You can also set Elasticsearch options via environment variables:
- `ES_URL`: Elasticsearch instance URL (e.g., `http://localhost:9200`).
- `ES_INDEX_DOCS_VECTORS`: Index name for document vectors. Defaults to `kbmcp-docs-vectors`.
- `ES_INDEX_DOCS_KV`: Index name for document key-value store. Defaults to `kbmcp-docs-kv`.
- `ES_INDEX_CODE_VECTORS`: Index name for code vectors. Defaults to `kbmcp-code-vectors`.
- `ES_INDEX_CODE_KV`: Index name for code key-value store. Defaults to `kbmcp-code-kv`.
- `ES_USERNAME`: Username for Elasticsearch authentication.
- `ES_PASSWORD`: Password for Elasticsearch authentication.
- `ES_API_KEY`: API Key for Elasticsearch authentication.

### Main Server Tools/Endpoints

When running, the MCP server exposes the following tools:

#### Ingestion Tools (from `IngestServer`)

▸ **EXERCISE TASKS**:
(A) From the Elasticsearch settings passage, write out word for word the part that opens with the words containing "You can also" and closes with "Key for Elasticsearch authentication.".
(B) Answer these about the Elasticsearch settings passage:
(i) What is the default index name for code vectors?
(ii) Which variable holds the API key for Elasticsearch authentication?
(iii) Which server do the ingestion tools come from?

▸ **INFORMATION SUPPLIED**:
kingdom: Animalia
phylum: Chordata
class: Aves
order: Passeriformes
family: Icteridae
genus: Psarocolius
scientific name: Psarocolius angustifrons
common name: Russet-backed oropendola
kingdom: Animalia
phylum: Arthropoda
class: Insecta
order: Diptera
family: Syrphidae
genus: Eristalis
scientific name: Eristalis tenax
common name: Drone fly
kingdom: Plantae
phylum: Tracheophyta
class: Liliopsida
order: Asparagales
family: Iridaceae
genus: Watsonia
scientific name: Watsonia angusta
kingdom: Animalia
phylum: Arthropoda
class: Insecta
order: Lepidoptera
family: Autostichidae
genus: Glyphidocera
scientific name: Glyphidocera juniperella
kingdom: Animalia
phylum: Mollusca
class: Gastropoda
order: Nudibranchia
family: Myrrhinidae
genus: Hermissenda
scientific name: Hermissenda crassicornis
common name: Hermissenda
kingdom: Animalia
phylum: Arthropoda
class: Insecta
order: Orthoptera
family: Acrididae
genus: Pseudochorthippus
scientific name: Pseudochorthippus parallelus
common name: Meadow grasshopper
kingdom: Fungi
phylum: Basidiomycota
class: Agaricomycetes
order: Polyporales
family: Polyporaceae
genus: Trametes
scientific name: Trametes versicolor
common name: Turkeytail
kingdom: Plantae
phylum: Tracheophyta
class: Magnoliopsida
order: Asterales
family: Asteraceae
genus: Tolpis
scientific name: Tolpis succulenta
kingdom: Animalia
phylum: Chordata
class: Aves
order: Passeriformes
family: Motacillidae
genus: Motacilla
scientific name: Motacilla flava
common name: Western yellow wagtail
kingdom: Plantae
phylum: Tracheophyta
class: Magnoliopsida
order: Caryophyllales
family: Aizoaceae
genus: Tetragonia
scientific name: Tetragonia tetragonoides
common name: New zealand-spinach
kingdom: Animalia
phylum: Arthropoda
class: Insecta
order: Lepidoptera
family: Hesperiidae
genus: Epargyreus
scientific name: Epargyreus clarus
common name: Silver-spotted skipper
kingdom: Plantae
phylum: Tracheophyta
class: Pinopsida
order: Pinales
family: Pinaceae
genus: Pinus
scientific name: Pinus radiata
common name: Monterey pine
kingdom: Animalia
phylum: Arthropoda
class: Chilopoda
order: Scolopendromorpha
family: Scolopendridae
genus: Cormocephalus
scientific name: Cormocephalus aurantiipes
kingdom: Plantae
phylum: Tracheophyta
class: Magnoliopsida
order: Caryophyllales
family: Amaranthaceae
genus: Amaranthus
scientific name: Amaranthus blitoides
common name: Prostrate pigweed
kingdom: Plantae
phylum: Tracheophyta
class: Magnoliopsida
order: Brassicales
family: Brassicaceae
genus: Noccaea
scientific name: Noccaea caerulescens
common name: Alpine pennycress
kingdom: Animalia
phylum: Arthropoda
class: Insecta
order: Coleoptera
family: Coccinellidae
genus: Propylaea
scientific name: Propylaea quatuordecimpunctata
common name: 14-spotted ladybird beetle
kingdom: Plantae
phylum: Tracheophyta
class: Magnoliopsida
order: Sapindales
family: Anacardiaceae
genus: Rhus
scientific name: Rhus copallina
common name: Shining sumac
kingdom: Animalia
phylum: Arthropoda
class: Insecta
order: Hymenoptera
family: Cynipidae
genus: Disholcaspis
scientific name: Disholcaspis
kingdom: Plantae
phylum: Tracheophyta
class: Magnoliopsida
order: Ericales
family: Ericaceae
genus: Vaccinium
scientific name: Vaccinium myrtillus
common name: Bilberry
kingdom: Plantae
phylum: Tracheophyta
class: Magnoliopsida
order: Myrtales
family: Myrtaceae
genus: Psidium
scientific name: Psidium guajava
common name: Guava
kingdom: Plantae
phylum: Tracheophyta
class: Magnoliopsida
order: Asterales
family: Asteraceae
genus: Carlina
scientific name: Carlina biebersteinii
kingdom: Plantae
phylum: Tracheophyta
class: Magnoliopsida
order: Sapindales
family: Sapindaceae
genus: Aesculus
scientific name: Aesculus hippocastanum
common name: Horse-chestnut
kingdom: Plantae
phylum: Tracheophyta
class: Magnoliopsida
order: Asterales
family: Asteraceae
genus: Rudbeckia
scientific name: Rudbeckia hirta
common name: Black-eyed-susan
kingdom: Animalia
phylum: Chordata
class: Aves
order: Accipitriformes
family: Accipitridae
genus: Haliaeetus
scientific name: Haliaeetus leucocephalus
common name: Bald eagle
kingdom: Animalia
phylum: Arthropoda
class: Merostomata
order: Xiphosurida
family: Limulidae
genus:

▸ **TASK-BY-TASK SOLUTIONS**:
(A)
You can also set Elasticsearch options via environment variables:
- `ES_URL`: Elasticsearch instance URL (e.g., `http://localhost:9200`).
- `ES_INDEX_DOCS_VECTORS`: Index name for document vectors. Defaults to `kbmcp-docs-vectors`.
- `ES_INDEX_DOCS_KV`: Index name for document key-value store. Defaults to `kbmcp-docs-kv`.
- `ES_INDEX_CODE_VECTORS`: Index name for code vectors. Defaults to `kbmcp-code-vectors`.
- `ES_INDEX_CODE_KV`: Index name for code key-value store. Defaults to `kbmcp-code-kv`.
- `ES_USERNAME`: Username for Elasticsearch authentication.
- `ES_PASSWORD`: Password for Elasticsearch authentication.
- `ES_API_KEY`: API Key for Elasticsearch authentication.

(B)
(i) `kbmcp-code-vectors`
(ii) `ES_API_KEY`
(iii) `IngestServer`